The Parkash Singh Badal government has been keeping mum, despite being repeatedly informed by the NHAI in this regard. At the root of this controversy is Ladhar's directive that "the cost of arbitration, worked out at Rs 12,000 lump sum" has to be shared 50:50 "by both parties" - the NHAI and the petitioner whose land was acquired.

After the NHAI refused to deposit its share of the fee, on November 12, 2011, the IAS officer issued another order: "The arbitration costs for the respondent (NHAI) would be paid by the petitioner at the time of award, which he would recover from the NHAI at the time of taking the award money."

To ensure that he gets the money, Ladhar also directed in his order that "the copy of the award be released to petitioners on payment of arbitration fee."

"The landowner, preferring arbitration, has to shell out Rs 12,000 to secure an award from the divisional commissioner, Patiala," reads a letter of Dev Raj, chief general manager-cum regional officer, NHAI.

In view of the IAS officer's 'arbitrary' stance, the NHAI has decided to take up the matter with the union ministry of road transport and highways as well as the department of personnel and training.

According to an internal communique of the NHAI, there are more than 1,000 arbitration cases for land acquisition under the jurisdiction of any divisional commissioner. "By taking into account the arbitration fee (Rs 12,000 per case), quoted by the Patiala divisional commissioner, the quantum of this fee comes to Rs 1.20 crore," reads the communication, also sent to the Punjab government.

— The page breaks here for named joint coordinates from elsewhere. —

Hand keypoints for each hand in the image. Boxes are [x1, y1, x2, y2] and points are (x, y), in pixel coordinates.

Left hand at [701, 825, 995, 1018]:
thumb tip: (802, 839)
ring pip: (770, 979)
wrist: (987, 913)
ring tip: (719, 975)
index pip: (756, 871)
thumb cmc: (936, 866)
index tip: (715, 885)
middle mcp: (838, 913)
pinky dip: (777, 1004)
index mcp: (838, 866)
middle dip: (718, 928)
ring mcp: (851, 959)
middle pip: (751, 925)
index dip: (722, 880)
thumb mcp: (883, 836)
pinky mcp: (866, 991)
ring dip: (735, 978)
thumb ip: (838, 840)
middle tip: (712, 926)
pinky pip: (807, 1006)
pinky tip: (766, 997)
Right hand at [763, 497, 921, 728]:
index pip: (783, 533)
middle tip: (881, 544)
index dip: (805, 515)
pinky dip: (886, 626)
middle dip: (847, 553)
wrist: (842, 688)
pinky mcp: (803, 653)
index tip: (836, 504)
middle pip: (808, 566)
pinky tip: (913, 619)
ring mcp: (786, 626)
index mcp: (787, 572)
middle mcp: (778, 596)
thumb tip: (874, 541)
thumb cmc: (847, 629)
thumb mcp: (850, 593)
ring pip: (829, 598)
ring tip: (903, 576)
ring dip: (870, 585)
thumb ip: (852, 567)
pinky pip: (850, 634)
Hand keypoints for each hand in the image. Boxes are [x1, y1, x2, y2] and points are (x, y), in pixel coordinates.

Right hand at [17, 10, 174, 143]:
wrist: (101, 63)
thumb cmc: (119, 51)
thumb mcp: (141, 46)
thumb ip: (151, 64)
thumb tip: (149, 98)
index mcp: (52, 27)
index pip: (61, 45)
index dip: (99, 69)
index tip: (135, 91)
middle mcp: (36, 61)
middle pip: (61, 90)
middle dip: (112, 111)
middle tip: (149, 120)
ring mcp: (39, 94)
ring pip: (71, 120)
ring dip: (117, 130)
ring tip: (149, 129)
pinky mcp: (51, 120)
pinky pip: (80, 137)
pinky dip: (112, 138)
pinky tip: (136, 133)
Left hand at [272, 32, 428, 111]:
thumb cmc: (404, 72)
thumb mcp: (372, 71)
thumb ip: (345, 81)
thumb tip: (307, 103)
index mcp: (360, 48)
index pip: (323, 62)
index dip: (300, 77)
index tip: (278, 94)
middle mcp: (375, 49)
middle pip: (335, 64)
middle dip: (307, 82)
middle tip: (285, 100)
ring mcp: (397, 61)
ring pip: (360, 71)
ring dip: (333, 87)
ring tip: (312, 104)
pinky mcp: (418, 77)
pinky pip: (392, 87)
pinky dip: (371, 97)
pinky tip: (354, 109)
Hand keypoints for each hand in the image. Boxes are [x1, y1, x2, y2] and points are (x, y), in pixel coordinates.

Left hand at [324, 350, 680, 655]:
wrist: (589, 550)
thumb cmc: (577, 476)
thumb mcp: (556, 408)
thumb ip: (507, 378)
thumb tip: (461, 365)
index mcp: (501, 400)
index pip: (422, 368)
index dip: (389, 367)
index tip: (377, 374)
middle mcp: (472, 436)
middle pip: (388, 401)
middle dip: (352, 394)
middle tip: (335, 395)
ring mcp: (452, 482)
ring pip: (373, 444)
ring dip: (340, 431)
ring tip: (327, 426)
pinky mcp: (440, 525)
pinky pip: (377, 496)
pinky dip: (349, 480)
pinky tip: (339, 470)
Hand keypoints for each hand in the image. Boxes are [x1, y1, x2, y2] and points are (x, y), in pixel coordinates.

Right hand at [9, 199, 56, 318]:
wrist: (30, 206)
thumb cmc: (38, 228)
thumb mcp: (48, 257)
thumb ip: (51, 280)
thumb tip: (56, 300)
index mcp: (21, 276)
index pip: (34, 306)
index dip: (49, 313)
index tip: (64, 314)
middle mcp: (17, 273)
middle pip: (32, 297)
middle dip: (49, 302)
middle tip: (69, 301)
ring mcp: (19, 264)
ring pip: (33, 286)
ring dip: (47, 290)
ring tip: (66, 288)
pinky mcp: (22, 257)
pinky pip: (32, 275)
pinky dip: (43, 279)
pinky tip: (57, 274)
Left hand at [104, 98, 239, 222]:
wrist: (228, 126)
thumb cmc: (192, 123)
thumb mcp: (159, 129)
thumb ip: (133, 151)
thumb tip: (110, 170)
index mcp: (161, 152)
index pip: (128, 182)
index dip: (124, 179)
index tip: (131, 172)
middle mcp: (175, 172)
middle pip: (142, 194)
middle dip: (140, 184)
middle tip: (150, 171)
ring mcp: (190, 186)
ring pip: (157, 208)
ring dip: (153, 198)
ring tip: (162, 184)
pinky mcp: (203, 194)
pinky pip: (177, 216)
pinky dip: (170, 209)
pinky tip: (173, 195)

While posted as Jalandhar divisional commissioner, Ladhar dealt with a case remanded back by the Supreme Court. There were 629 affected landowners. Even as he passed a single order applicable to all 629 cases, the officer charged Rs 4,100 costs per case and directed the NHAI to deposit Rs 12.89 lakh and the Dasuya SDM to recover Rs 2,050 from each landowner.

Sources said the NHAI authorities based in Panchkula, Chandigarh and Jalandhar took up the matter with their high-ups in Delhi and sought a clarification. The NHAI authorities 'examined' the matter at the highest level and held: "There is no provision in the NH Act, 1956, for payment of any charges of honorarium to the competent authority and the arbitrator."

As per the NHAI, the arbitrator for land acquisition for national highways, appointed by the central government under the provision of the Act, are generally senior revenue officers of the state government and "work in ex officio capacity."

Railways, too, feel the pinch
The Dedicated Freight Corridor Corporation of India Limited (DFCC), a public sector undertaking under the ministry of railways, is also feeling the heat of Patiala divisional commissioner Sucha Ram Ladhar's order on arbitration fee.

A senior functionary in the union government stated that the divisional commissioner (through memo No 876/nazar dated March 19, 2012) also sought arbitration fee from Ludhiana-based authorities of the DFCC, which is executing the ambitious Ludhiana freight corridor project.

"There are about 46 cases, for which the Patiala divisional commissioner has directed us to deposit 50% of the fee (total Rs 5.52 lakh). He should not have done this. We have no option but to deposit this fee; otherwise, we fear he may issue adverse orders and raise the award money manifold," said a top DFCC official.